- **Estratto fornito**:
Daniele Durante, 48 anni, è uno dei fondatori del Canzoniere grecanico salentino, il gruppo che nel '75 ha dato il via alla rinascita della "pizzica".

- Com'è nata l'idea del Canzoniere?
"E' nata da un'intellettuale che, casualmente, era una mia cugina, Rina Durante. In quel periodo, alla metà degli anni '70, c'era quel desiderio di recuperare le radici e nelle varie regioni si diffondevano i vari "canzonieri". Rina ebbe l'idea di far nascere questa esperienza nel Salento. Lei era responsabile della ricerca ma non suonava e non cantava, dava piuttosto un'inquadratura teorica al lavoro. Un mio amico mi informò di questa persona che voleva fondare un gruppo musicale, io andai e ci trovai mia cugina"

- In quanti avete iniziato?
"All'inizio eravamo 12-15, poi restammo in 5"

- Negli ultimi decenni ha quindi vissuto la pizzica nella sua evoluzione. Cosa è cambiato?
"Quando cominciammo la pizzica non aveva l'importanza che ha oggi, il tamburello non lo suonava quasi nessuno. Per puro caso un vecchio di Kalimera, Cosimino Surdu, sapeva ruotare la mano e alcuni elementi del canzoniere avevano appreso, da lui, questa tecnica. La pizzica, poi, non la sapeva ballare quasi nessuno. La differenza sostanziale tra ieri e oggi è che negli anni '70 lo spettacolo era molto "frontale": da una parte c'eravamo noi, dall'altra gli ascoltatori che si limitavano a consumare. Oggi la situazione è molto differente: sotto al palco cantano, suonano e ballano e, una volta che noi abbiamo finito di suonare, il concerto continua tra gli ascoltatori. Direi che è più stimolante perché sei sotto osservazione. E' più entusiasmante. Tu, che stai sul palco, sai che quelli che stanno giù conoscono ciò che stai facendo"

- **Righe archiviate**:
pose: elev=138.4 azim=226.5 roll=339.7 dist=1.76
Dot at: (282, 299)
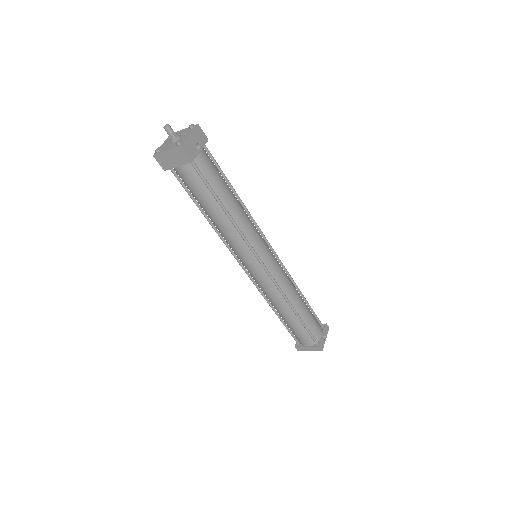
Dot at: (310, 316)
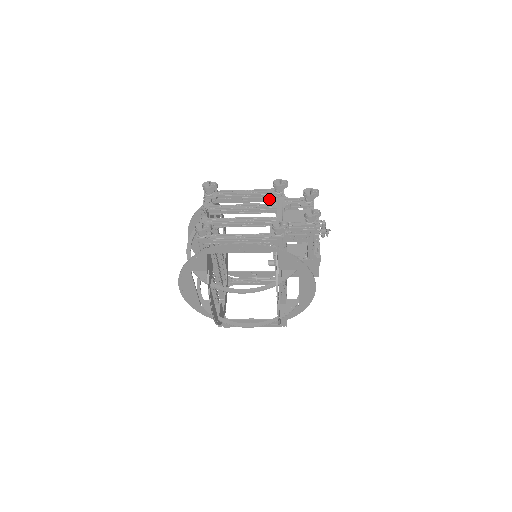
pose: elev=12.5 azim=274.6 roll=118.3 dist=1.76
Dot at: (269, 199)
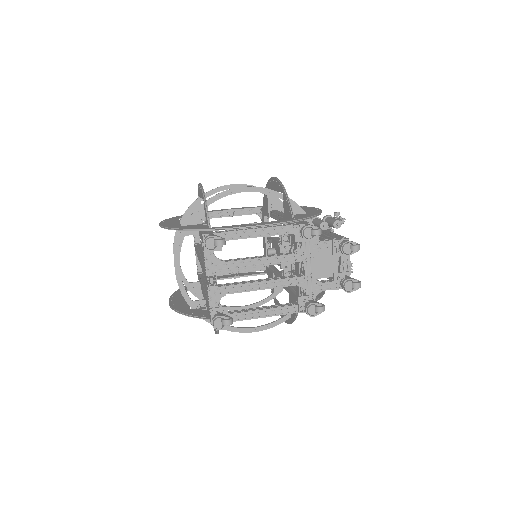
Dot at: (285, 222)
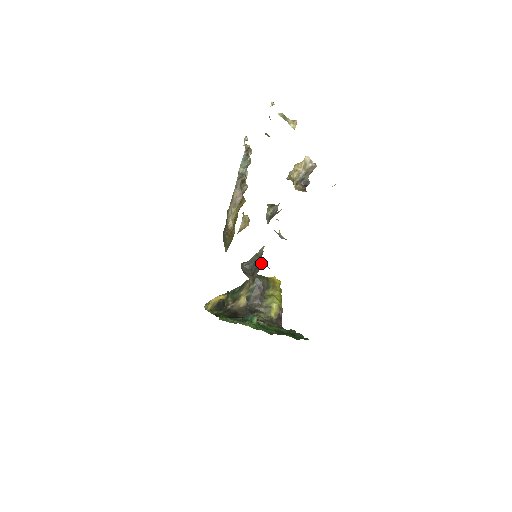
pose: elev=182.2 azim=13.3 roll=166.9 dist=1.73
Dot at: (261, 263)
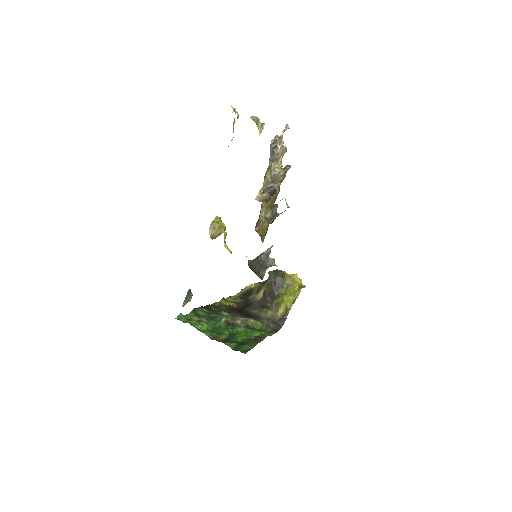
Dot at: (268, 262)
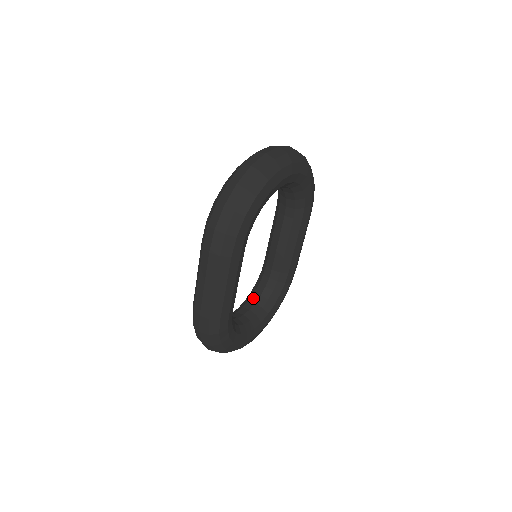
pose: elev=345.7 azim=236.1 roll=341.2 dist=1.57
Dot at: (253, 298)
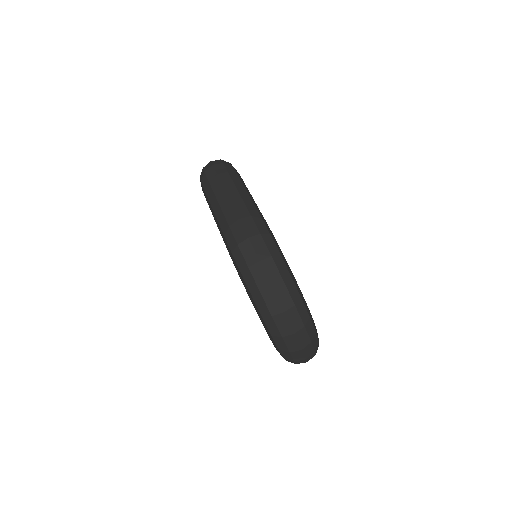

- **Richieste**:
1 > Nell'intervista sul Canzoniere grecanico salentino, da chi avevano appreso alcuni membri del gruppo la tecnica di ruotare la mano sul tamburello?
2 > Trascrivi dall'intervista sul Canzoniere grecanico salentino il passo che comincia con "Daniele Durante, 48" e prosegue fino a "l'idea del Canzoniere?".

- **Risposte svolte**:
1 > Da Cosimino Surdu, un vecchio di Kalimera.

2 >
Daniele Durante, 48 anni, è uno dei fondatori del Canzoniere grecanico salentino, il gruppo che nel '75 ha dato il via alla rinascita della "pizzica".

- Com'è nata l'idea del Canzoniere?